10 thoughts on “Why I Love The Cunning Realist”

  1. Cindy Sheehan was on Democracy Now this morning. She seems to be holding her own pretty well against the likes of Bill O’Reilly:

    AMY GOODMAN: Cindy Sheehan, the Drudge Report has been leading a campaign against you, along with Bill O’Reilly. And one of the points they make is that when you first met with President Bush, you came out with a very different impression, satisfied with the meeting, they say. And then you changed your tune. And they also talk about dissent within your family about what you’re doing.
    CINDY SHEEHAN: Well, for one thing, June of 2004 and August of 2005 are two different months. They’re 14 months apart. And in June of 2004, we had buried Casey nine weeks before when we met with the President. I was still in a deep state of shock and a deep state of grief. And I’m still in a deep state of grief, and I will be for the rest of my life, thanks to George Bush, but I’m not in shock anymore, and I have informed myself. And I have known that four different reports have come out proving that this war was based on deceptions and lies, and it’s for greed. And not one person should be dead. My son shouldn’t be dead. And the killing shouldn’t continue.

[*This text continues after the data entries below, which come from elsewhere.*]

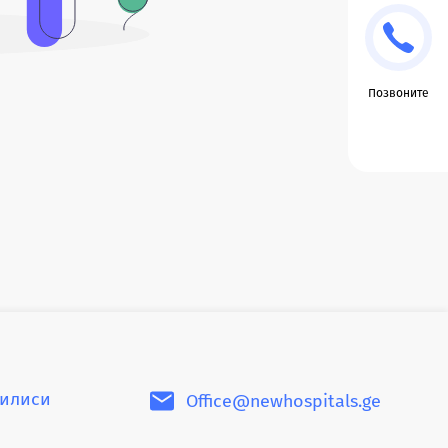
Позвоните
билиси
Office@newhospitals.ge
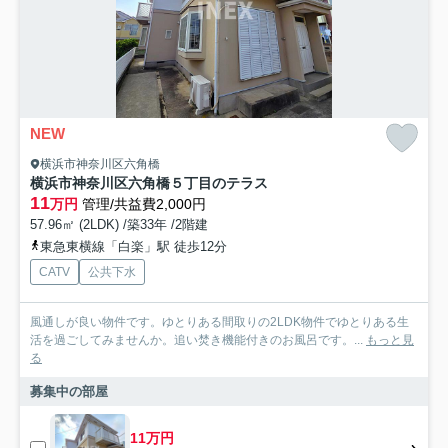
NEW
横浜市神奈川区六角橋
横浜市神奈川区六角橋５丁目のテラス
11
万円
管理/共益費2,000円
57.96㎡ (2LDK) /築33年 /2階建
東急東横線「白楽」駅 徒歩12分
CATV
公共下水
風通しが良い物件です。ゆとりある間取りの2LDK物件でゆとりある生
活を過ごしてみませんか。追い焚き機能付きのお風呂です。...
もっと見
る
募集中の部屋
11万円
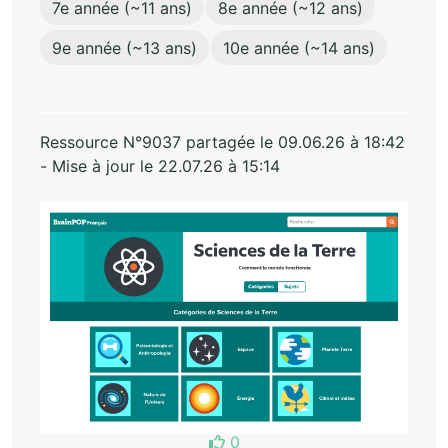
7e année (~11 ans)
8e année (~12 ans)
9e année (~13 ans)
10e année (~14 ans)
Ressource N°9037 partagée le 09.06.26 à 18:42
- Mise à jour le 22.07.26 à 15:14
0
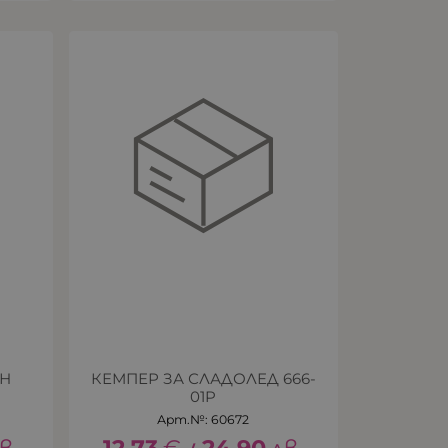
ЕН
КЕМПЕР ЗА СЛАДОЛЕД 666-
01P
Арт.№: 60672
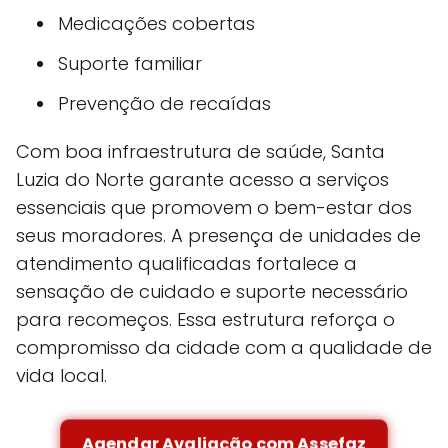
Medicações cobertas
Suporte familiar
Prevenção de recaídas
Com boa infraestrutura de saúde, Santa
Luzia do Norte garante acesso a serviços
essenciais que promovem o bem-estar dos
seus moradores. A presença de unidades de
atendimento qualificadas fortalece a
sensação de cuidado e suporte necessário
para recomeços. Essa estrutura reforça o
compromisso da cidade com a qualidade de
vida local.
Agendar Avaliação com Assefaz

  2. Against my better judgement, I read Erick’s Redstate post about Cindy. Only on posts dealing with torture issues has the Redstate crowd, in general, been more transparently and repugnantly monstrous.
    There are, thankfully, a few voices of decency over there, but they are few among many.

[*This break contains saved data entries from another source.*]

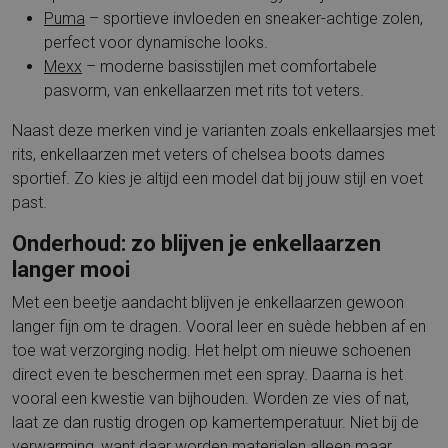
Puma
– sportieve invloeden en sneaker-achtige zolen,
perfect voor dynamische looks.
Mexx
– moderne basisstijlen met comfortabele
pasvorm, van enkellaarzen met rits tot veters.
Naast deze merken vind je varianten zoals enkellaarsjes met
rits, enkellaarzen met veters of chelsea boots dames
sportief. Zo kies je altijd een model dat bij jouw stijl en voet
past.
Onderhoud: zo blijven je enkellaarzen
langer mooi
Met een beetje aandacht blijven je enkellaarzen gewoon
langer fijn om te dragen. Vooral leer en suède hebben af en
toe wat verzorging nodig. Het helpt om nieuwe schoenen
direct even te beschermen met een spray. Daarna is het
vooral een kwestie van bijhouden. Worden ze vies of nat,
laat ze dan rustig drogen op kamertemperatuur. Niet bij de
verwarming, want daar worden materialen alleen maar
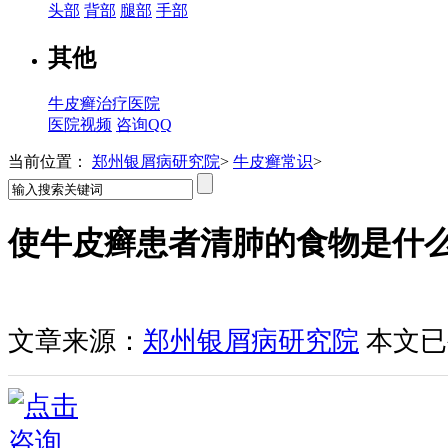
头部
背部
腿部
手部
其他
牛皮癣治疗医院
医院视频
咨询QQ
当前位置：
郑州银屑病研究院
>
牛皮癣常识
>
使牛皮癣患者清肺的食物是什
文章来源：
郑州银屑病研究院
本文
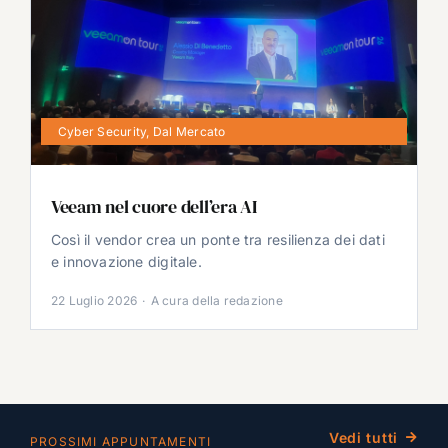
Cyber Security
,
Dal Mercato
Veeam nel cuore dell’era AI
Così il vendor crea un ponte tra resilienza dei dati
e innovazione digitale.
22 Luglio 2026
·
A cura della redazione
Vedi tutti
PROSSIMI APPUNTAMENTI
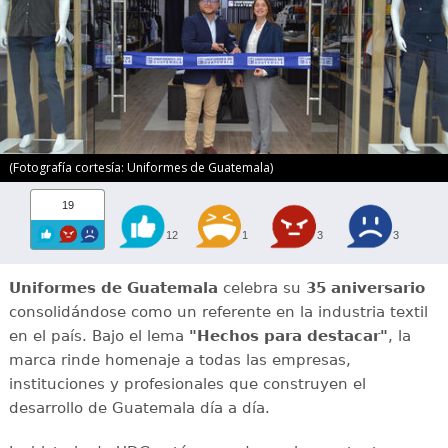
(Fotografía cortesía: Uniformes de Guatemala)
19
12
1
3
3
Uniformes de Guatemala
celebra su
35 aniversario
consolidándose como un referente en la industria textil
en el país. Bajo el lema
"Hechos para destacar"
, la
marca rinde homenaje a todas las empresas,
instituciones y profesionales que construyen el
desarrollo de Guatemala día a día.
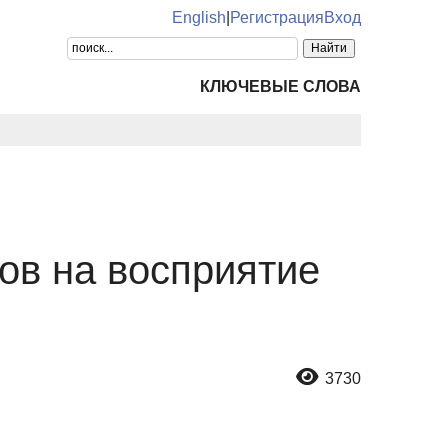
English
|
Регистрация
Вход
КЛЮЧЕВЫЕ СЛОВА
ов на восприятие
3730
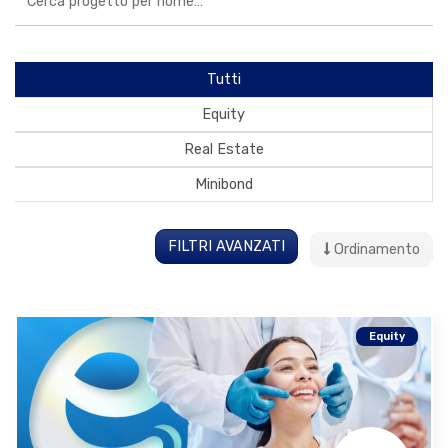
Tutti
Equity
Real Estate
Minibond
FILTRI AVANZATI
Ordinamento
Equity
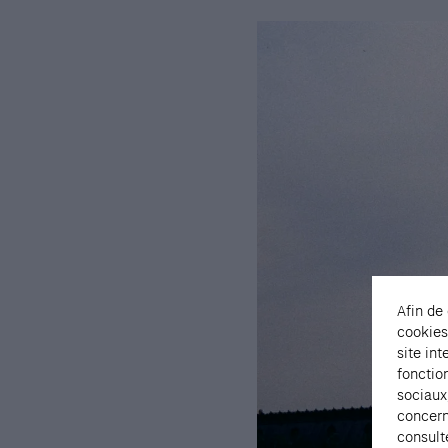
Afin de
cookies
site int
fonctio
sociaux
concern
consult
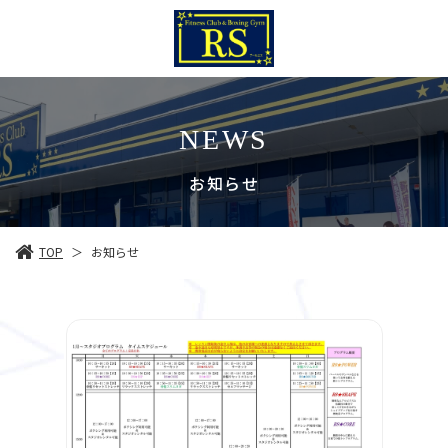
NEWS
お知らせ
TOP
お知らせ
＞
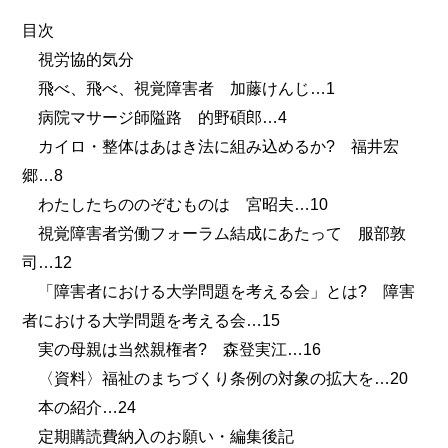
目次
視労協的気分
飛べ、飛べ、視覚障害者 加藤けんじ…1
病院マサージ師隘路 的野碩郎…4
カイロ・整体はあはき法に組み込めるか? 福井宏
郷…8
わたしたちののぞむものは 宮昭夫…10
視覚障害者労働フォーラム結成にあたって 服部敦
司…12
「障害者における大学問題を考える会」とは? 障害
者における大学問題を考える会…15
実の母親は当然親権者? 森登実江…16
〈資料〉福祉のまちづくり条例の対象の拡大を…20
本の紹介…24
定期購読費納入のお願い・編集後記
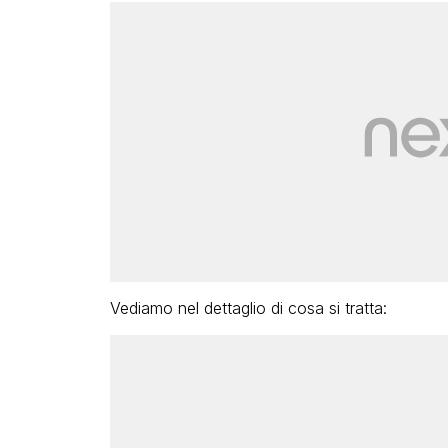
Vediamo nel dettaglio di cosa si tratta:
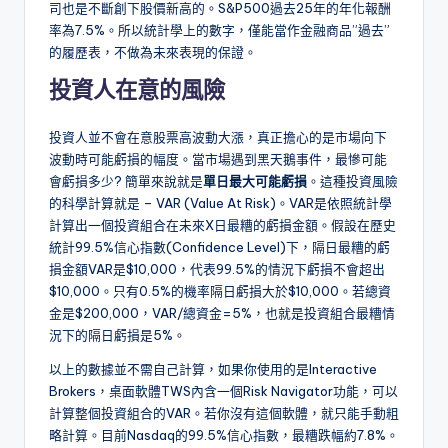
司也是不斷創下股價新高的。S&P500過去25年的年化報酬
率為7.5%。所以統計學上的數字，僅能當作金融商品”過去”
的履歷表，不做為未來表現的保證。
投資人在意的風險
投資人並不會在意股票高波動大漲，真正擔心的是市場向下
波動時可能虧損的幅度。當市場遇到黑天鵝事件，最慘可能
會虧損多少? 簡單來說就是
單日最大可能虧損
。這種投資風險
的科學計算就是 – VAR (Value At Risk)。VAR是依照統計學
計算出一個投資組合在未來X日最糟的虧損金額。假設在歷史
統計99.5%信心指數(Confidence Level)下，隔日最糟的虧
損金額VAR是$10,000，代表99.5%的情況下虧損不會超出
$10,000。只有0.5%的機率隔日虧損大於$10,000。若總資
金是$200,000，VAR/總資金=5%，也就是投資組合最糟情
況下的隔日虧損是5%。
以上的數據並不需自己計算，如果你使用的是Interactive
Brokers，桌面軟體TWS內含一個Risk Navigator功能，可以
計算整個投資組合的VAR。若你沒有這個軟體，就只能手動粗
略計算。目前Nasdaq的99.5%信心指數，最糟跌幅約7.8%。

  3. I can’t understand the bloodlust in the hearts of those on the Right toward Ms. Sheehan.
    For Erick over at Redstate to call her a media whore is way over the line, IMO.

  4. Why? What makes the rabid right think she is a good or useful target? If they think she is dangerous to their cause(whatever that might be), they only make her more so by bringing attention to her.
    But Kerry was attacked on his war record; and Michael Schiavo as a husband;and they seem to have some success, so what do I know.
    Like the Schiavo case, if you go far enough over the top you can get away with it.

  5. “At what point did the ability to change one’s mind about a politician become something to be ridiculed and accused of instead of cherished as a basic right?”
    Indeed, one can easily imagine that if she had left her initial meeting with the President and told the media it was unsatisfying- she would be dismissed by the same crowd as a dyed-in-the-wool political partisan. To the true believer, every data point supports their thesis by definition.
    Wu

  6. The viciousness of the attacks is related, I think, to the fact that this crowd is truly something different in American experience. They have a totalitarian mentality, which means they must have ALL the power, ALL the say, and that anyone disagrees with them is by definition illegitimate.
    Ideas aren’t the issue, the issue for them is whether you support them unconditionally, or not. If ideas were at stake, they would not have violated virtually every conservative tenet when in power. In Goldwater’s terms, Bill Clinton was more conservative than these jerks.
    That is why the politics of personal destruction is their standard operating procedure, and why efforts to discuss issues and facts with them is irrelevant – unless you can do it with an audience. Because they do not care about issues or facts. They care only about power.
    This was brought home to me with a jolt when Karl Rove became at least one of the obvious leakers in the Valerie Plame case. The right wingers immediately shifted from giving lip service to the outing haveing been wrong, to attacking Wilson, Plame, and others all over again. All that changed was that one of their own was the guilty party, and their position shifted 100%.
    Think of the shift in the Communist Party of the US after the Hitler-Stalin Pact. They went from denouncing the Nazis to denouncing those opposed to the Nazis. Same immediate flip-flop by all the Republican ideologues.
    Sheehan’s treatment fits this approach perfectly. For O’Leilly, Malkin, Limbaugh, and the other totalitarians, she has no right to disagree. And the BIg Lie is a perfectly fair approach to all issues.
    We are dealing with genuine totalitarians, unAmerican Americans, paying lip service to American values while undermining every one of them.